Hate Speech mit Austausch und Aufklärung begegnen


„Im Bereich Hate Speech empfehlen wir beispielsweise, diese zunächst als gesellschaftliches Problem zu benennen. Den Jugendlichen soll dadurch aufgezeigt werden, dass sie mit ihren Erfahrungen nicht alleine sind und dass es sich bei Hate Speech nicht um ein individuelles Phänomen oder die Meinung von Einzelpersonen handelt, sondern um eine Diskriminierungsform“, sagt Dr. Raik Roth, wissenschaftliche*r Mitarbeiter*in am Institut für Medienforschung und Medienpädagogik. In einem weiteren Schritt schlägt das Handlungskonzept den Austausch mit anderen Betroffenen vor, um daraus Umgangsweisen zu entwickeln. Zudem weist es auf Möglichkeiten der Rechtsschutzberatung hin.

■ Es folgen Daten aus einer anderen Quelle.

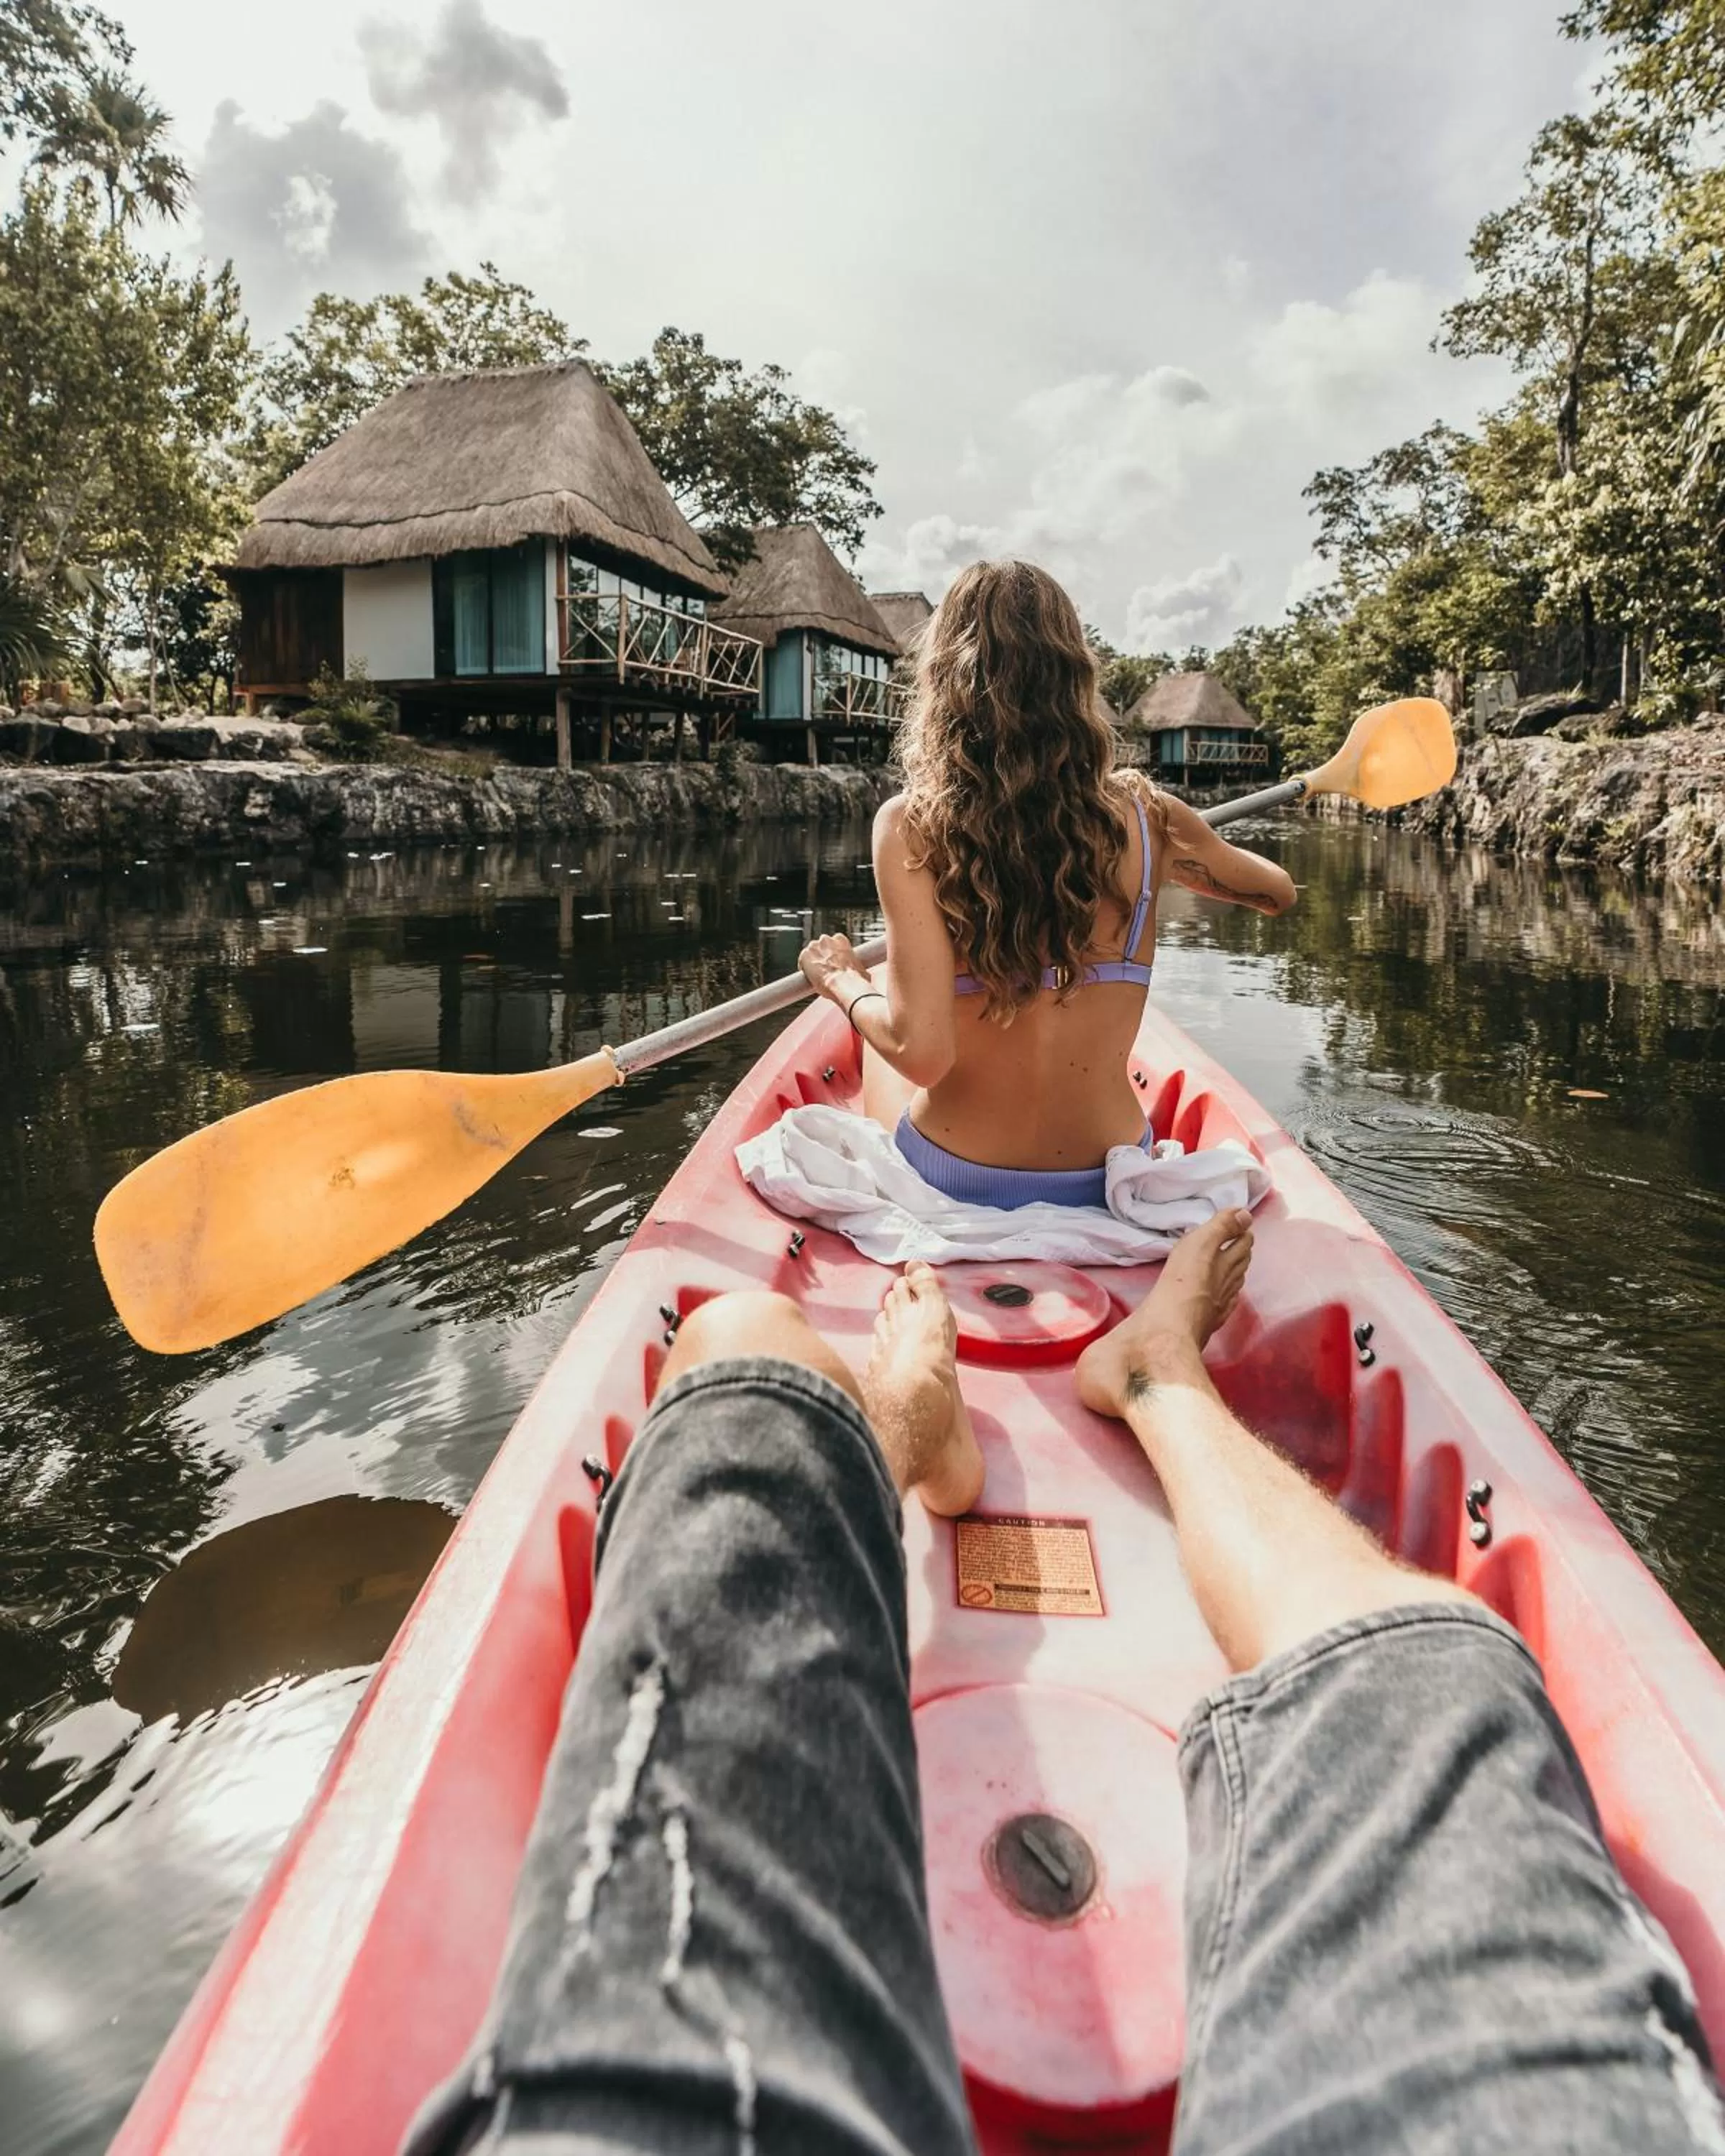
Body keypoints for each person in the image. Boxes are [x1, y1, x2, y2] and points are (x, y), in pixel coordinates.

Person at [403, 1223, 1721, 2156]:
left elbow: (914, 1042)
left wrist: (849, 996)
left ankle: (898, 1415)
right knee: (1439, 1678)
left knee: (744, 1345)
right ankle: (1159, 1378)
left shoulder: (913, 849)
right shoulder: (1146, 846)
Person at [797, 558, 1296, 1210]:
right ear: (1074, 679)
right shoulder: (1152, 817)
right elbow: (1277, 892)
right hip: (1109, 1171)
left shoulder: (910, 826)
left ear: (945, 681)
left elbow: (921, 1056)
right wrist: (1174, 861)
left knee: (872, 1045)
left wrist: (842, 981)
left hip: (956, 1171)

„Grundsätzlich geht es darum, Soziale Medien als Teil der Lebensrealitäten junger Menschen anzuerkennen und den Blick nicht nur auf Risiken, sondern auch auf die Potenziale von Sozialen Medien zu richten“, so Roth. Insbesondere Jugendliche, die von Diskriminierungen betroffen seien, könnten in Sozialen Medien auch Inhalte und Wissen zu geschlechtlicher und sexueller Vielfalt sowie einen Raum für Austausch und gegenseitige Unterstützung finden. Dies gelte es ebenfalls in der pädagogischen Arbeit zu nutzen.

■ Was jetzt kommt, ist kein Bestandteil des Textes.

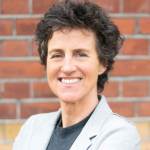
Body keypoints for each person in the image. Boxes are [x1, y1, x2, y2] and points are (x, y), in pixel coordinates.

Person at [13, 0, 140, 149]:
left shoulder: (119, 135)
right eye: (57, 55)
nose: (67, 67)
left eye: (80, 54)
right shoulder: (32, 128)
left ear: (103, 63)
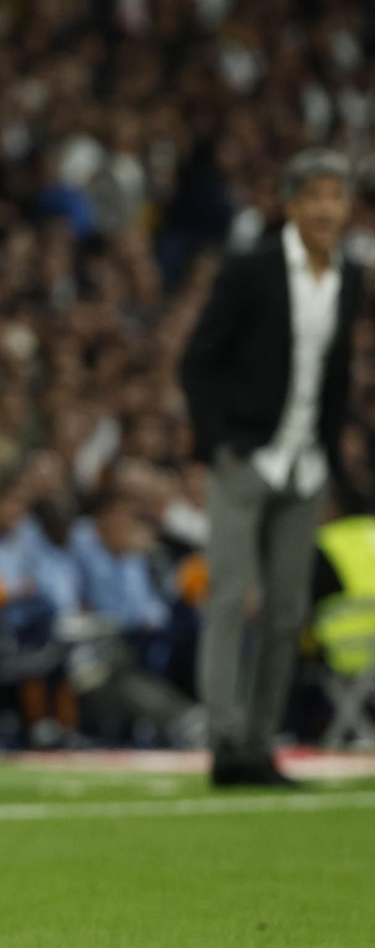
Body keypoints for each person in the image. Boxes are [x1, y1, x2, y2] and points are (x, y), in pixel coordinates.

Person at [179, 148, 365, 787]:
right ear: (290, 204)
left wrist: (335, 458)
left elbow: (335, 378)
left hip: (306, 464)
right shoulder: (251, 271)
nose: (324, 209)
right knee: (230, 597)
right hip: (247, 457)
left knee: (288, 612)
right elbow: (197, 359)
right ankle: (225, 740)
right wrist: (219, 442)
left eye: (335, 197)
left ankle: (259, 745)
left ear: (347, 209)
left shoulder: (351, 277)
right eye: (313, 195)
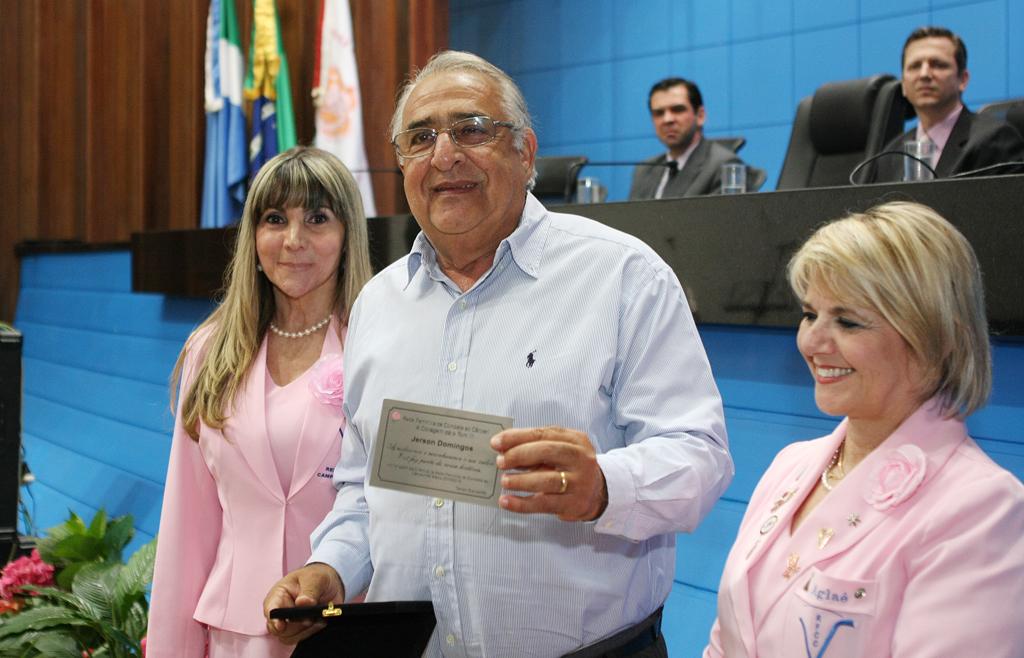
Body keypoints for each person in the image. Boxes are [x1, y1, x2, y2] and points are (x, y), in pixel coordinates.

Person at [264, 51, 734, 657]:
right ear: (403, 164)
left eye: (472, 129)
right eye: (421, 137)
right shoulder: (379, 305)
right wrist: (331, 569)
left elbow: (701, 456)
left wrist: (603, 486)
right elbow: (363, 485)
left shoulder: (623, 276)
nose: (445, 155)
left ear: (526, 152)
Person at [705, 201, 1024, 657]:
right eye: (810, 314)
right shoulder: (791, 465)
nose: (812, 342)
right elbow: (727, 640)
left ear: (936, 338)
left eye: (847, 321)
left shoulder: (982, 510)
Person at [147, 146, 373, 658]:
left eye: (317, 218)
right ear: (252, 236)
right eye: (275, 219)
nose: (294, 241)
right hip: (233, 633)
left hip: (348, 625)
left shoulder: (377, 348)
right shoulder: (211, 351)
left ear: (347, 235)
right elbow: (187, 527)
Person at [872, 26, 1024, 181]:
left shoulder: (995, 140)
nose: (924, 74)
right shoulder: (891, 153)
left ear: (963, 79)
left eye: (938, 64)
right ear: (904, 84)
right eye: (915, 66)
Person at [629, 77, 748, 199]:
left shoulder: (723, 165)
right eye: (659, 113)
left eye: (678, 110)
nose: (667, 119)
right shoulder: (644, 169)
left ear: (700, 116)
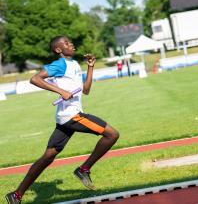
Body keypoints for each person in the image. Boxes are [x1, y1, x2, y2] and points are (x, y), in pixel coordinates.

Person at [5, 36, 119, 204]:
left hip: (65, 117)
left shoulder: (73, 64)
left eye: (70, 42)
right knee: (112, 134)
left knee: (47, 157)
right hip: (72, 116)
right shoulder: (60, 64)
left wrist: (90, 68)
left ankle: (16, 195)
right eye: (66, 43)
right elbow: (35, 79)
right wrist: (60, 91)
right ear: (58, 50)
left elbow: (86, 90)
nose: (71, 44)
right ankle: (83, 169)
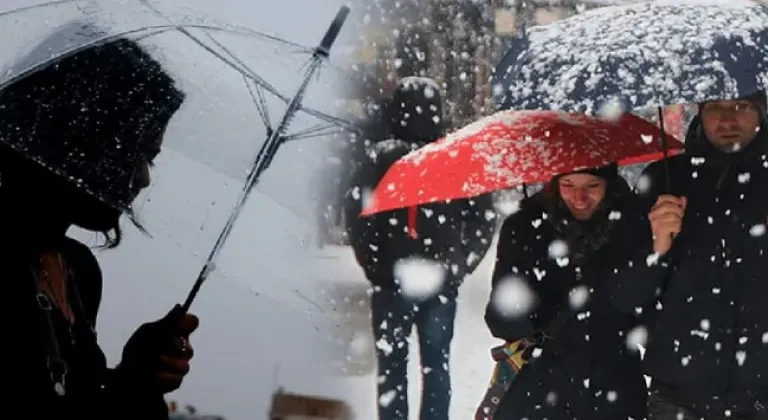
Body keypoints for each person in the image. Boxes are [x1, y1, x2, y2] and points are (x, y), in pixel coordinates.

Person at [0, 34, 197, 418]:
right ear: (77, 136)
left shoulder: (77, 269)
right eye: (134, 152)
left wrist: (137, 378)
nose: (143, 178)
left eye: (151, 159)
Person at [344, 77, 496, 420]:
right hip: (440, 280)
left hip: (392, 280)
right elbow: (483, 218)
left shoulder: (380, 158)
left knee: (391, 368)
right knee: (437, 366)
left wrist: (375, 263)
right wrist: (460, 263)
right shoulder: (456, 158)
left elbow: (356, 214)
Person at [610, 91, 768, 419]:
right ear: (699, 111)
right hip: (679, 394)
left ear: (761, 113)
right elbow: (625, 298)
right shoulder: (664, 180)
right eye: (715, 108)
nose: (727, 119)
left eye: (741, 107)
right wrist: (657, 248)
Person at [485, 164, 649, 420]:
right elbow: (500, 321)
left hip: (615, 390)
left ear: (610, 185)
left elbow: (647, 314)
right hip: (540, 389)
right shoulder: (524, 229)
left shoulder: (635, 226)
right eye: (568, 185)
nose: (579, 197)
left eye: (591, 186)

Fachkräfte benötigen institutionelle Unterstützung


„Fachkräfte schauen oftmals kritisch auf Soziale Medien und betonen die Risiken – auch weil ihnen das Wissen zur Einordnung fehlt. Mit unserem Konzept wollen wir erste grundlegende Informationen und Impulse für die Praxis geben. Wir möchten Fachkräfte ausdrücklich dazu ermutigen, sich mit dem Thema auseinanderzusetzen und ihnen zeigen, dass es dazu zunächst keiner großen Schritte bedarf“, erklärt Roth. Mit den weiterführenden Links und Ideen biete das Konzept zudem eine erste Basis für eine vertiefende Auseinandersetzung mit dem Thema.

Neben den Fachkräften seien aber auch die Träger in der Verantwortung, so Roth weiter: „Fort- und Weiterbildungen, aber auch die Entwicklung neuer Ideen für die Praxis kosten Mut und Zeit. Deshalb braucht es eine institutionelle Unterstützung, die zeitliche Freiräume eröffnet und Orientierung in ethischen und datenschutzrechtlichen Fragen gibt.“ Ein weiterer Baustein sei die digitale Infrastruktur, die in vielen Einrichtungen noch ausgebaut werden müsse.

Über das Projekt

Das Forschungs- und Entwicklungsprojekt „Decoding Gender in Social Media: Entwicklung eines geschlechterreflektierenden Handlungskonzepts in der Jugendarbeit“ wurde vom Institut für Medienforschung und Medienpädagogik der TH Köln, der Humanwissenschaftlichen Fakultät der Universität zu Köln und der Pädagogischen Hochschule Zürich durchgeführt. Die RheinEnergieStiftung Jugend/Beruf, Wissenschaft hat das Projekt im Rahmen des Schwerpunktthemas „Gesellschaft und digitale Transformation“ über einen Zeitraum von zwei Jahren gefördert.